Sunday, February 11, 2007
Washington Post food critic Tom Sietsema's monthly report from the road.
CHUN (124 Jinxian Lu, 011-86-21-6256-0301)
Don't be put off by the dreary facade or bare-bones interior. Do reserve well in advance for a chance at one of only four tables watched over by Minglan Qu, the carefree owner of the 1989-vintage Shanghainese shoebox. There is no menu; she simply tells you what the kitchen has made that day. With luck, the choices might include a woodsy-looking salad of tofu and mushrooms, small and crunchy lake shrimp, and my latest passion: snails and pork, chopped up, spiked with alcohol, stuffed into snail shells and served with toothpicks for extricating the "meatball" inside. $10 per diner.
GUYI HUNAN (89 Fumin Lu, 011-86-21-6249-5628)

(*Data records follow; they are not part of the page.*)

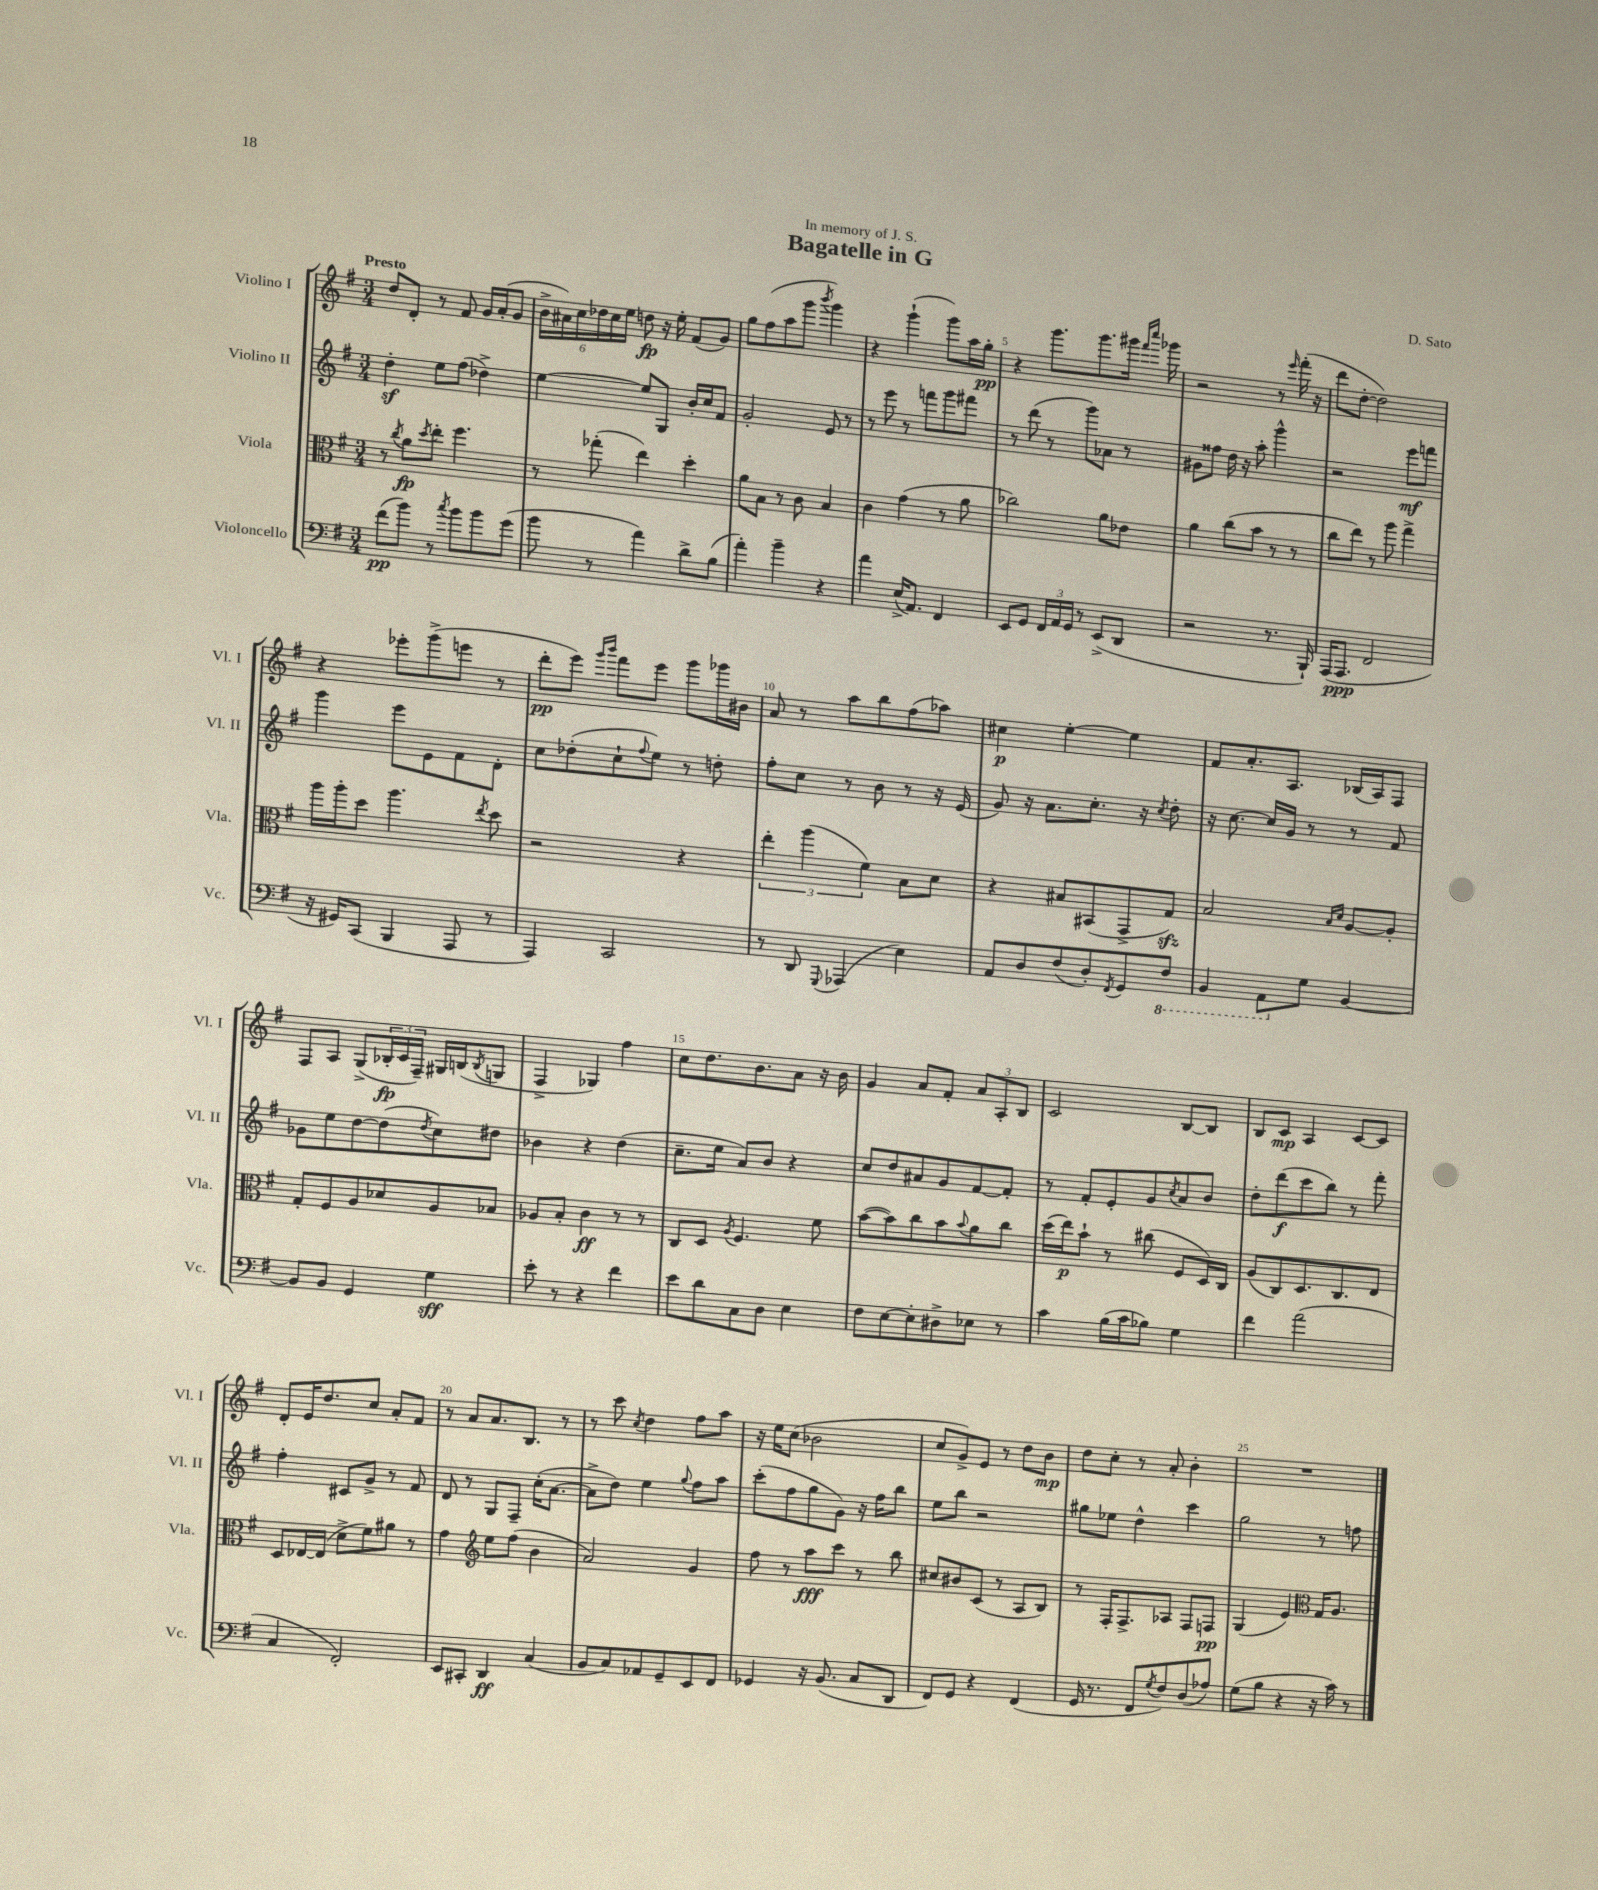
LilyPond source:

\header { title = "Bagatelle in G" composer = "D. Sato" dedication = "In memory of J. S." }
<<
\new StaffGroup <<
\new Staff = "s0" \with { instrumentName = "Violino I" shortInstrumentName = "Vl. I" } {
    \clef treble \key g \major \numericTimeSignature \time 3/4 \tempo "Presto"
    d''8 d'8-. r8 fis'8 g'16 a'16-.( g'8 |
    \tuplet 6/4 { b'16-> ais'16) c''16 des''16 c''16 e''16 } d''8\fp r16 e''16-. fis'8( g'8) |
    g''8 fis''8( a''8 g'''8 \acciaccatura { b'''8 } g'''4) |
    r4 g'''4-!( g'''8) a''16 g''16-.\pp |
    r4 g'''8. g'''8. gis'''16 \grace { fis'''16 c''''16 } ges'''16 |
    r2 r8 \grace { e'''16 } fis'''16-.( r16 |
    d'''8 d''8~-. d''2) |
    r4 ees'''8-. g'''8->( e'''8 r8 |
    d'''8-.\pp e'''8) \grace { g'''16 b'''16 } fis'''8 e'''8 g'''8 ges'''16 bis'16 |
    a'8 r8 a''8 b''8 fis''8( aes''8) |
    cis''4\p e''4~-. e''4 |
    fis'8 a'8.-. a8. bes16( a16) fis8 |
    fis8 a8 g8->( \tuplet 3/2 { bes16-.\fp c'16 fis16--) } gis16 b16( \acciaccatura { b8 } g8 |
    fis4-> ges4) fis''4 |
    c''8 d''8. b'8. a'8 r16 b'16 |
    g'4 a'8 fis'8-. \tuplet 3/2 { a'8 a8-. b8 } |
    c'2 b8~ b8 |
    b8 c'8\mp a4 c'8~ c'8 |
    d'8-. e'16 d''8. c''8 a'8-. fis'8 |
    r8 a'8 a'8. b8. r8 |
    r8 c'''8 \acciaccatura { c''8 } d''4 fis''8 a''8 |
    r16 e''16 c''8( bes'2 |
    c''8 g'8->) e'8 r8 d''8 b'8\mp |
    d''8 c''8-. r8 a'8-. b'4-. |
    R2. \bar "|." |
}
\new Staff = "s1" \with { instrumentName = "Violino II" shortInstrumentName = "Vl. II" } {
    \clef treble \key g \major \numericTimeSignature \time 3/4
    d''4-.\sf e''8 fis''8( des''4->) |
    e''4~ e''8 g8 b'16-. c''16 fis'8 |
    g'2-. e'8 r8 |
    r8 e'''8 r8 f'''8 g'''8 fis'''8 |
    r8 d'''8( r8 g'''8) aes'8 r8 |
    gis'8 fisis''8 d''16 r16 a''8-. g'''4-^ |
    r2 e'''8\mf f'''8 |
    g'''4 e'''8 e'8 fis'8 d'8-. |
    c''8 des''8-.( c''8-! \appoggiatura { fis''8 } e''8) r8 d''8-. |
    fis''8-. c''8 r8 b'8 r8 r16 e'16( |
    g'8) r16 a'8. c''8.-. r16 \acciaccatura { c''8 } d''8-. |
    r16 c''8.~ c''16 g'16 r8 r8 fis'8 |
    ges'8 e''8 d''8~ d''8( \acciaccatura { d''8 } c''8) dis''8 |
    bes'4 r4 d''4( |
    c''8.-- e''16 a'8) b'8 r4 |
    c''8 d''8 ais'8 g'8 fis'8~ fis'8-. |
    r8 fis'8-. e'8-. g'8 \acciaccatura { c''8 } a'8 b'8 |
    d''8-. d'''8\f( c'''8 b''8) r8 fis'''8-. |
    fis''4-. cis'8 g'8-> r8 fis'8 |
    d'8 r8 g8 fis8-- c''16-.( a'8.~ |
    a'8-> d''8) e''4 \appoggiatura { g''8 } fis''8 a''8 |
    c'''8-.( fis''8 g''8 g'8) r16 fis''16 b''8 |
    e''8 b''8 r2 |
    gis''8 ees''8 d''4-^ c'''4 |
    g''2 r8 f''8 \bar "|." |
}
\new Staff = "s2" \with { instrumentName = "Viola" shortInstrumentName = "Vla." } {
    \clef alto \key g \major \numericTimeSignature \time 3/4
    r8 \acciaccatura { c''8 } a'8\fp \acciaccatura { d''8 } e''8-. fis''4. |
    r8 ges''8-.( e''4) d''4-. |
    a'8 b8 r8 c'8 b4 |
    c'4 g'4( r8 a'8 |
    ces''2) a'8 ees'8 |
    a'4 c''8( b'8 r8 r8 |
    c''8 e''8) r8 a''8 g''4-> |
    a''16 a''16-. d''8 a''4. \acciaccatura { e''8 } d''8 |
    r2 r4 |
    \tuplet 3/2 { e''4-. a''4( fis'4) } b8 d'8 |
    r4 bis8 bis,8( g,8-> g8\sfz) |
    b2 \grace { b16 d'16 } a8~ a8-. |
    g8-. fis8 a8 des'8 a8 bes8 |
    aes8 b8-. c'4\ff r8 r8 |
    c8 d8 \acciaccatura { a8 } fis4. fis'8 |
    b'8~( b'8) c''8 b'8 \appoggiatura { b'8 } a'8 c''8 |
    d''16( e''16\p) b'8-! r8 cis''8( fis8 d16) c16 |
    a8( c8) d8. c8. e8 |
    d8 ees16~ ees16( d'8-> fis'8) ais'8 r8 |
    g'4 \clef treble e''8 fis''8( b'4 |
    a'2) g'4 |
    fis''8 r8 a''8\fff c'''8 r8 b''8 |
    cis''8 bis'8 c'8( r8 a8 b8) |
    r8 fis16-. fis8.-> aes8 fis8 f8\pp |
    g4( e'4) \clef alto g16 a8. \bar "|." |
}
\new Staff = "s3" \with { instrumentName = "Violoncello" shortInstrumentName = "Vc." } {
    \clef bass \key g \major \numericTimeSignature \time 3/4
    fis'8\pp( b'8) r8 \acciaccatura { c''8 } b'8 b'8 g'8( |
    b'8 r8 a'4) d'8-> b8( |
    a'4-.) b'4-- r4 |
    a'4 e16->( a,8.) fis,4 |
    e,8 g,8 \tuplet 3/2 { fis,16 a,16 g,16 } r8 e,8->( d,8 |
    r2 r8. b,,16-!) |
    a,,16( a,,8.\ppp fis,2 |
    r16 gis,16) c,8( b,,4 a,,8 r8 |
    a,,4) c,2 |
    r8 d,8 \appoggiatura { g,,8 } aes,,4( e4) |
    a,8 d8 fis8( d8-.) \acciaccatura { fis,8 } g,8 \ottava #-1 fis,8 |
    b,,4 a,,8 \ottava #0 g8 b,4~ |
    b,8 b,8 g,4 g4\sff |
    e'8-. r8 r4 fis'4 |
    e'8 d'8 c8 d8 e4 |
    fis8 e8~ e8-. dis8-> ees8 r8 |
    c'4 b16( c'16 bes8) g4 |
    fis'4 a'2( |
    c4 fis,2-.) |
    e,8 cis,8-. d,4\ff c4( |
    b,8 c8) aes,8 g,8-- e,8 fis,8 |
    ges,4 r16 b,8.( c8 d,8 |
    fis,8) g,8 r4 fis,4( |
    g,16 r8. fis,8 \acciaccatura { g8 } fis8) d8( aes8) |
    g8( b8 r4 r16 c'16) r8 \bar "|." |
}
>>
>>
\layout { \context { \Score \override BarNumber.break-visibility = ##(#f #t #t) barNumberVisibility = #(every-nth-bar-number-visible 5) } }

Illuminated by chandeliers and set off by a mirrored wall, this big and busy dining room celebrates the cooking of Hunan: finely shredded chicken glistening with chili oil; short ribs in a casserole heaped with ginger, garlic and fistfuls of chopped red chilies; plump frogs' legs in a bamboo tube filled with a fiery broth of peppers. Although the English translations beg for explanation (what exactly is "a jar full of sweet smelling soup"?), the curious should observe what their Chinese neighbors are slurping and follow suit. Dinner for two, about $25.
FU 1039 (1039 YuYuan Rd., 011-86-21-5237-1878)
Patrons stroll down a small alley and pass a lovely bamboo courtyard on their way to one of the most fashionable meals in the city. Beautifully staged and expertly served in a rambling old mansion, the food is delicate and delicious. Ask for a sampling of the kitchen's signatures and out might come sweet and crisp smoked fish; hairy crab, a seasonal treat, strewn over braised asparagus; prawns draped in a sweet-hot chili sauce; tiny peas tossed with bits of ham; and snowlike peanut ice cream for a cool close. Dinner for two, about $125.